O atual xadrez geopolítico levanta uma enorme sombra de preocupação sobre a segurança interna do nosso território e do restante continente europeu. A polícia portuguesa tem estado em alerta e acompanha as movimentações suspeitas de um contingente estrangeiro altamente treinado para cenários de guerra e de violência extrema. Existe o receio real e fundamentado nas altas patentes comunitárias de que militares russos possam chegar a Portugal de forma silenciosa.
A ameaça invisível diz respeito à possível entrada de antigos combatentes com cadastro violento que foram recrutados nas prisões do país invasor. A revelação é feita pelo Expresso, que cita uma fonte do setor judicial que confessou a esta publicação que a distância geográfica da capital portuguesa não diminui os níveis de prontidão das autoridades nacionais.
O perigo iminente reside na desmobilização sucessiva destes combatentes e na sua tentativa de viajar pelo continente através de vistos de circulação normais. O assunto tem motivado discussões muito profundas ao mais alto nível diplomático em diversas reuniões realizadas nas instâncias comunitárias.
O documento que expõe o perigo continental
Indica a mesma fonte que o nível de alarme motivou o envio de uma missiva urgente no passado dia 11 de março. O documento foi redigido e subscrito pelos chefes de Estado e de Governo de oito nações, incluindo a Alemanha, a Suécia e a Finlândia. Os destinatários principais desta carta oficial foram o presidente do Conselho Europeu, António Costa e a líder máxima da Comissão Europeia, Ursula Von Der Leyen.
Os líderes políticos alertam que estes indivíduos possuem larga experiência de combate e representam riscos gravíssimos para a estabilidade do continente. O contingente em causa integra 180 mil criminosos que cumpriam penas e que acabaram transferidos diretamente das celas para a frente de batalha. O aumento das autorizações de residência emitidas a cidadãos desta nacionalidade específica agudiza fortemente a preocupação dos governantes signatários.
O calcanhar de Aquiles do espaço de circulação
Explica a referida fonte que a natureza aberta do acordo fronteiriço europeu transforma uma entrada num único país num problema de dimensão global. A liberdade de movimentação dita que o impacto na segurança pública não depende de qual foi o Estado soberano a emitir o documento. O cruzamento das fronteiras iniciais permite a deslocação destes elementos de forma fluida e sem grandes rastos administrativos.

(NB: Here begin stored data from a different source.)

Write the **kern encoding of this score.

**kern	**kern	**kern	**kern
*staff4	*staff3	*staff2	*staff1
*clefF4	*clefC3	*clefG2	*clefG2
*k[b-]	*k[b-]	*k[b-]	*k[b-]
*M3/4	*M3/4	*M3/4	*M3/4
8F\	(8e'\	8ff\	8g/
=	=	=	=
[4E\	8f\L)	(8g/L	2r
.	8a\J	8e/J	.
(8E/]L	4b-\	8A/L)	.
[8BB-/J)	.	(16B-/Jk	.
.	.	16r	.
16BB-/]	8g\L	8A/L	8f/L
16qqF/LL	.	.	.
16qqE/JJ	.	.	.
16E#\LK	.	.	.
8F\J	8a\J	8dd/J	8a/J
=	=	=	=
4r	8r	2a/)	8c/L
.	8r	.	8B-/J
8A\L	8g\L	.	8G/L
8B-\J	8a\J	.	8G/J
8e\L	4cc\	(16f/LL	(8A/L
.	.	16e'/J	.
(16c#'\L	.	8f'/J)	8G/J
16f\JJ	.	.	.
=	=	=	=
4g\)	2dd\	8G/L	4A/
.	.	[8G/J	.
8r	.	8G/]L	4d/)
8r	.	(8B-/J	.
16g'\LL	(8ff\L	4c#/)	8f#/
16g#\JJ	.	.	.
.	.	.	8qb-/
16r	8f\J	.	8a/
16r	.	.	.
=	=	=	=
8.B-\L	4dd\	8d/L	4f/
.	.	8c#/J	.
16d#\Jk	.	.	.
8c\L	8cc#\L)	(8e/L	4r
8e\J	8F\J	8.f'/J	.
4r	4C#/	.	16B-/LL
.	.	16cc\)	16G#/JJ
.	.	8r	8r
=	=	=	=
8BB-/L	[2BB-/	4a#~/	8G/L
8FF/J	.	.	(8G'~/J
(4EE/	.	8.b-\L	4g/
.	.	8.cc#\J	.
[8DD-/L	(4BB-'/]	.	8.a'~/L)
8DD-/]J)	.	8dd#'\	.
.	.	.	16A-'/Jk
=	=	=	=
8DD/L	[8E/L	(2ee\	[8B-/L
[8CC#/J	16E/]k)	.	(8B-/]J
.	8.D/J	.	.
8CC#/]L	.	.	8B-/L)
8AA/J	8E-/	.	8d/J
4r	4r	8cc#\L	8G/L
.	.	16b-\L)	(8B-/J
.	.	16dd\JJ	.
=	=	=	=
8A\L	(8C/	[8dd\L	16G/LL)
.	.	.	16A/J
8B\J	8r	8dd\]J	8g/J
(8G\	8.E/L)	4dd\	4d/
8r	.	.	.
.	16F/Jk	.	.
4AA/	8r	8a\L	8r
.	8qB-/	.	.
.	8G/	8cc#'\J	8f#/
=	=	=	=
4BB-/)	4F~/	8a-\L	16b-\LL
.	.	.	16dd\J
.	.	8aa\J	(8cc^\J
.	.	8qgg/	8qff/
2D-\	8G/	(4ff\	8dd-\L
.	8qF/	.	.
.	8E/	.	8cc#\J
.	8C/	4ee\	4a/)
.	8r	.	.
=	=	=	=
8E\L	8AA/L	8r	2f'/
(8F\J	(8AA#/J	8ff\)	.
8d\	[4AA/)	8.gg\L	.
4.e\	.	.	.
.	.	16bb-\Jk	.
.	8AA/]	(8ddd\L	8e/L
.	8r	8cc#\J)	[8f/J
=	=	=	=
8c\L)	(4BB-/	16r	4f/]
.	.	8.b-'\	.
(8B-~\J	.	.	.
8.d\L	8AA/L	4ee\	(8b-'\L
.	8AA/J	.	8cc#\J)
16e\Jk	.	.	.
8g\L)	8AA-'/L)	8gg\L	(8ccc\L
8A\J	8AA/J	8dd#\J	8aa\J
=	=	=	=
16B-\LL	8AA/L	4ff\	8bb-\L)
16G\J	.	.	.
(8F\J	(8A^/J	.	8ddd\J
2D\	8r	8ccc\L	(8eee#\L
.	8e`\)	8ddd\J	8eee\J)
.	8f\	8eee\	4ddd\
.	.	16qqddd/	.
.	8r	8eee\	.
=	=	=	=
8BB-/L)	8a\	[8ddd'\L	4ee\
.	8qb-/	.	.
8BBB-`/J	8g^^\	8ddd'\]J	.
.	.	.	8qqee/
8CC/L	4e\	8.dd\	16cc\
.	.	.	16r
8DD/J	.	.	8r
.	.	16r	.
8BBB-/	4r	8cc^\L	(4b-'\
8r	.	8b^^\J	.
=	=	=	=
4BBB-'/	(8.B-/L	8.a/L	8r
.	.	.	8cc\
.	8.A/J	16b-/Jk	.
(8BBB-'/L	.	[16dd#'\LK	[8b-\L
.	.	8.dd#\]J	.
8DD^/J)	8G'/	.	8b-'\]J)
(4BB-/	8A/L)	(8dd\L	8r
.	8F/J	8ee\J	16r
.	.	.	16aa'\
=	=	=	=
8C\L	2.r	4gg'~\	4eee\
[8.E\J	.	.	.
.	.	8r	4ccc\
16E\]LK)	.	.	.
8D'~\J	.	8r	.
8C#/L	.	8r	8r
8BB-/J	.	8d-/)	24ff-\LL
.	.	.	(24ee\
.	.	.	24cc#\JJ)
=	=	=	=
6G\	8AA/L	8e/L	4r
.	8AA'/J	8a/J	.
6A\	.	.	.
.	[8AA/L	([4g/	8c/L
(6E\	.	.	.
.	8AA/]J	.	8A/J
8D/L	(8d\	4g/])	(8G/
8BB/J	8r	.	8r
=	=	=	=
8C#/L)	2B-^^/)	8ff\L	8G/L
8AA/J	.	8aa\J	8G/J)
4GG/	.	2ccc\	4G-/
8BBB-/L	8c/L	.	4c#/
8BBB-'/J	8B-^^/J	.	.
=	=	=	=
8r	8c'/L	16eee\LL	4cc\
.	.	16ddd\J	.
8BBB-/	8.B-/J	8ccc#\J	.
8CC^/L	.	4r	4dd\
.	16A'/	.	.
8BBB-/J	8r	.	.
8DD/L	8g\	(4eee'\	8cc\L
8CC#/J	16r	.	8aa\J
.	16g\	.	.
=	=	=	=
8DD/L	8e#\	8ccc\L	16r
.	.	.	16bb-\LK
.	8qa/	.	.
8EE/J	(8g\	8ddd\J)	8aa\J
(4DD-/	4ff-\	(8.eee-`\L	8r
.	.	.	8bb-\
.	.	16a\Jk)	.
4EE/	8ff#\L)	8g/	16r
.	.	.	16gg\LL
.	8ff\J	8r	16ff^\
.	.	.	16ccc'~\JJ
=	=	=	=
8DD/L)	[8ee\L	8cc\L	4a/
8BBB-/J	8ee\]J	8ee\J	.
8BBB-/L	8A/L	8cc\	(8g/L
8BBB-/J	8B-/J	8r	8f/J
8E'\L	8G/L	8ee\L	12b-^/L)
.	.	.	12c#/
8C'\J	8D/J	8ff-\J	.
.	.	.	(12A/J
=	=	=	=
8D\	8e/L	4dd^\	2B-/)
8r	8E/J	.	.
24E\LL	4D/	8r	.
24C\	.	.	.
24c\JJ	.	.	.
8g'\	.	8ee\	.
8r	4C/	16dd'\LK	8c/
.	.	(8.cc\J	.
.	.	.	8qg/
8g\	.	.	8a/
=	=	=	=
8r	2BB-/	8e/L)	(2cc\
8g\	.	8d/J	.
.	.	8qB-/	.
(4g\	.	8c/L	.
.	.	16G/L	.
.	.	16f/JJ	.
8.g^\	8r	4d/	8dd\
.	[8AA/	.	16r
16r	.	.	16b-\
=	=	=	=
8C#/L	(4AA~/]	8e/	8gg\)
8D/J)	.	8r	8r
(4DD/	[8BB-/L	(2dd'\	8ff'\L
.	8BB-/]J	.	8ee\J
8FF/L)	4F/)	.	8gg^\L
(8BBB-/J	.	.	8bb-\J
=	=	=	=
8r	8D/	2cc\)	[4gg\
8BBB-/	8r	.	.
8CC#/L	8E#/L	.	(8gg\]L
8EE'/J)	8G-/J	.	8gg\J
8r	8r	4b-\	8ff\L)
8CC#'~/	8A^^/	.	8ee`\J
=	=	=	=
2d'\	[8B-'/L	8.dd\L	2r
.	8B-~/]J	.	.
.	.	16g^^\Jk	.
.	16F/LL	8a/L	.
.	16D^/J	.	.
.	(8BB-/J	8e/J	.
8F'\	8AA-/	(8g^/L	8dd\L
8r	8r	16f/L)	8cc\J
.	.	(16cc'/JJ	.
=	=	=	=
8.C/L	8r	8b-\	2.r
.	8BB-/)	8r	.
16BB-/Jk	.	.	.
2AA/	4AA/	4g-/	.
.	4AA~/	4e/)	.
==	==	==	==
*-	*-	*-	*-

Os oito governos exigem medidas coordenadas para impedir o acesso destes indivíduos ao território europeu de forma dura e intransigente. Um porta-voz da Comissão Europeia veio a público confirmar a receção formal da queixa no gabinete da presidência da instituição. A entidade compromete-se a apoiar a aplicação de proibições de entrada exclusivas para quem participou ativamente na guerra de agressão.
A sombra da sabotagem e do crime organizado
As suspeitas dos serviços de informações ocidentais apontam para a utilização destes indivíduos como peões descartáveis numa guerra híbrida muito silenciosa. As secretas de Moscovo poderão estar a coordenar estes perfis para a execução de atos de terrorismo e de pura sabotagem infraestrutural. O conhecimento bélico aprofundado destes homens transforma-os em ativos de enorme valor para a desestabilização contínua das democracias alvo.
O histórico recente regista casos suspeitos de ataques com aparelhos explosivos em zonas de grande afluência comercial em várias nações. A lista de incidentes perigosos engloba o descarrilamento de composições ferroviárias e o envio de pacotes incendiários em voos de transporte na Lituânia e Alemanha. Existem ainda receios de que estes veteranos integrem redes de criminalidade organizada para atuar diretamente a mando da espionagem estatal.
O silêncio institucional sobre o alerta
Explica ainda o Expresso que Portugal optou por não colocar a sua assinatura ao lado das nações signatárias neste apelo político oficial. O jornal questionou diretamente o Governo nacional sobre as razões precisas que motivaram o afastamento face a este documento de aviso continental. O executivo liderado por Luís Montenegro manteve o silêncio e não prestou qualquer esclarecimento institucional até ao momento de fecho da edição do semanário.